▶ TASK BRIEF: Your output should be every line below, copied exactly.

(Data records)
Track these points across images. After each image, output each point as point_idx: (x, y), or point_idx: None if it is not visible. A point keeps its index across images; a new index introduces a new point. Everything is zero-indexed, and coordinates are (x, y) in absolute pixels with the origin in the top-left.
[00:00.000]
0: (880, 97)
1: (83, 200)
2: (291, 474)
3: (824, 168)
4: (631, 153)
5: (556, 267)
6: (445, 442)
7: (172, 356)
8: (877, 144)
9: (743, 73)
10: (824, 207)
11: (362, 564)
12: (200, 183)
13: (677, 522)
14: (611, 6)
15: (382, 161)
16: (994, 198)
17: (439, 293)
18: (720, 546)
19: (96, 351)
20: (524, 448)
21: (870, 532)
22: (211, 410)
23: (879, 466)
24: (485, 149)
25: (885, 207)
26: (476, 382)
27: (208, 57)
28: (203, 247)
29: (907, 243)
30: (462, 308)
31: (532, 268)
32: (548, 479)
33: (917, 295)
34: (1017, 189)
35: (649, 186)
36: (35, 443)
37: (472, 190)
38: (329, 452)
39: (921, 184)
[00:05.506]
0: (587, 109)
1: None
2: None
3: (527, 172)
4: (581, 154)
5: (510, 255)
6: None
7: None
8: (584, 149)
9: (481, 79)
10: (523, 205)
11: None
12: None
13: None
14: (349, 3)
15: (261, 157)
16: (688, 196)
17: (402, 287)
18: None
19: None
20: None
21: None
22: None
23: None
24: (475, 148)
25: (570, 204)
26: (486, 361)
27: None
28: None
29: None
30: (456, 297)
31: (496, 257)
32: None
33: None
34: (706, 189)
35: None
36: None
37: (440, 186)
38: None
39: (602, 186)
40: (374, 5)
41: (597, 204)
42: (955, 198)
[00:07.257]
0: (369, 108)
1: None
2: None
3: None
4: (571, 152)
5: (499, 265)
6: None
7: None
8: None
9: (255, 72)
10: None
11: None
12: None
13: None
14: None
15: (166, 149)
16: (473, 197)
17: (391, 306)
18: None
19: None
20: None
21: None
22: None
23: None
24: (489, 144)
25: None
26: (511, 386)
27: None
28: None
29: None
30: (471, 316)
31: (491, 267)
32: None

▶ SOLUTION:
Track these points across images. After each image, output each point as point_idx: (x, y), or point_idx: None if it is not visible. A point keeps its index across images; a new index introduces a new point. Everything is zero-indexed, and coordinates are (x, y) in absolute pixels with the origin in the top-left.
[00:00.000]
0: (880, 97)
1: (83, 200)
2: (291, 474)
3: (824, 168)
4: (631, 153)
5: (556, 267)
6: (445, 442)
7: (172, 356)
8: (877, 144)
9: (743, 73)
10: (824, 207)
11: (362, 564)
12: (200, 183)
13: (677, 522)
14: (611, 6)
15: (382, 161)
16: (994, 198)
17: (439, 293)
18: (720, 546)
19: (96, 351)
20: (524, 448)
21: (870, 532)
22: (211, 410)
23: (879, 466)
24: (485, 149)
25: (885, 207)
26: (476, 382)
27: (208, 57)
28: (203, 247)
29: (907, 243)
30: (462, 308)
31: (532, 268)
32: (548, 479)
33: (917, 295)
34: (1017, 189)
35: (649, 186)
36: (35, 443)
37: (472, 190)
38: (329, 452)
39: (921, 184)
[00:05.506]
0: (587, 109)
1: None
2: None
3: (527, 172)
4: (581, 154)
5: (510, 255)
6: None
7: None
8: (584, 149)
9: (481, 79)
10: (523, 205)
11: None
12: None
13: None
14: (349, 3)
15: (261, 157)
16: (688, 196)
17: (402, 287)
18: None
19: None
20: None
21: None
22: None
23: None
24: (475, 148)
25: (570, 204)
26: (486, 361)
27: None
28: None
29: None
30: (456, 297)
31: (496, 257)
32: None
33: None
34: (706, 189)
35: None
36: None
37: (440, 186)
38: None
39: (602, 186)
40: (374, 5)
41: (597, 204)
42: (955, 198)
[00:07.257]
0: (369, 108)
1: None
2: None
3: None
4: (571, 152)
5: (499, 265)
6: None
7: None
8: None
9: (255, 72)
10: None
11: None
12: None
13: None
14: None
15: (166, 149)
16: (473, 197)
17: (391, 306)
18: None
19: None
20: None
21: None
22: None
23: None
24: (489, 144)
25: None
26: (511, 386)
27: None
28: None
29: None
30: (471, 316)
31: (491, 267)
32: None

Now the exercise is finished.